Personal information
- Born: 10 December 1992 (age 33)

Sport
- Sport: Orienteering
- Club: Hagaby GoIF;

Medal record
Representing Sweden
Men's orienteering
World Games
| Silver medal – second place | 2022 Birmingham | Sprint |
| Bronze medal – third place | 2022 Birmingham | Individual |
European Championships
| Gold medal – first place | 2022 Rakvere | Long |
| Bronze medal – third place | 2016 Jeseník | Long |
World Championships
| Gold medal – first place | 2024 Edinburgh | Sprint |
| Silver medal – second place | 2025 Kuopio | Long |

= Martin Regborn =

Swedish orienteer (born 1992)

Martin Regborn (born 10 December 1992) is a Swedish orienteer.
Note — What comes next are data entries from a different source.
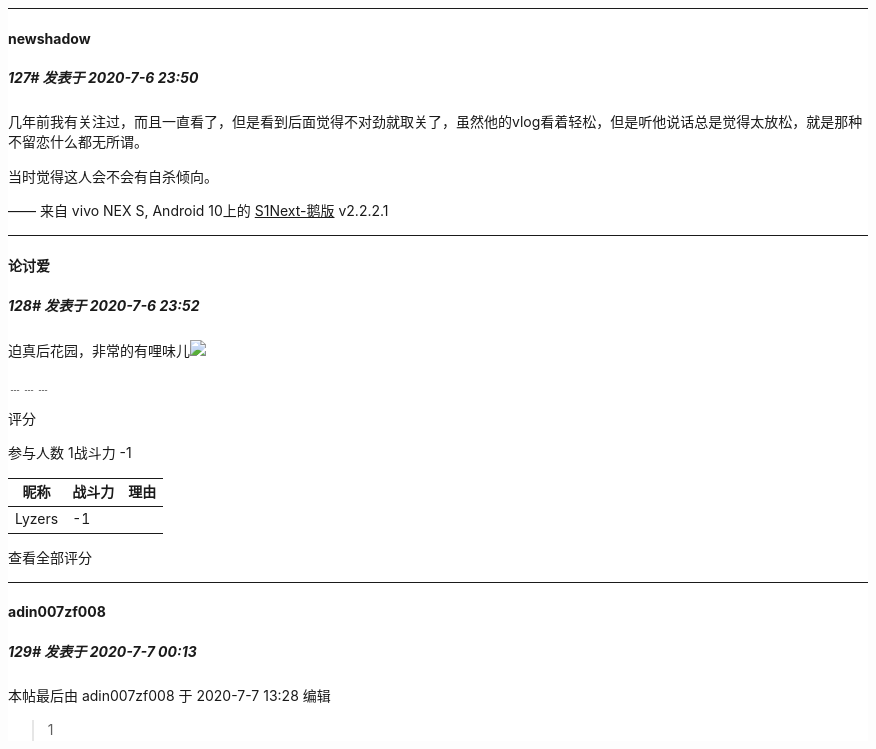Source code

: 




-----

####  newshadow  
##### 127#       发表于 2020-7-6 23:50




几年前我有关注过，而且一直看了，但是看到后面觉得不对劲就取关了，虽然他的vlog看着轻松，但是听他说话总是觉得太放松，就是那种不留恋什么都无所谓。

当时觉得这人会不会有自杀倾向。

—— 来自 vivo NEX S, Android 10上的 [S1Next-鹅版](https://github.com/ykrank/S1-Next/releases) v2.2.2.1







-----

####  论讨爱  
##### 128#       发表于 2020-7-6 23:52




迫真后花园，非常的有哩味儿<img src="https://static.saraba1st.com/image/smiley/face2017/065.png" referrerpolicy="no-referrer">



﹍﹍﹍

评分





 参与人数 1战斗力 -1

|昵称|战斗力|理由|
|----|---|---|
| Lyzers|-1||



查看全部评分






-----

####  adin007zf008  
##### 129#       发表于 2020-7-7 00:13



 本帖最后由 adin007zf008 于 2020-7-7 13:28 编辑 
<blockquote>1</blockquote>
He won a gold medal in the long distance event at the 2022 European Orienteering Championships in Rakvere, Estonia.

Regborn won a bronze medal in the long distance at the 2016 European Orienteering Championships in Jeseník, Czech Republic. At the 2017 World Orienteering Championships in Tartu, Estonia, he placed ninth in the long distance, and seventh in the sprint final.

He won a gold medal in sprint at the 2024 World Orienteering Championships in Edinburgh, ahead of Tino Polsini and Emil Svensk. The win was Regborn's first medal in the world orienteering championships. He also qualified for the final in the knockout sprint at the world championships, where he placed fifth. In 2025, he won a silver medal in the long distance at the 2025 World Orienteering Championships in Kuopio.

As of 2024, Regborn was based in Örebro and was coaching orienteering at a high school in Hallsberg. Regborn named Emil Wingstedt as one of his orienteering idols growing up.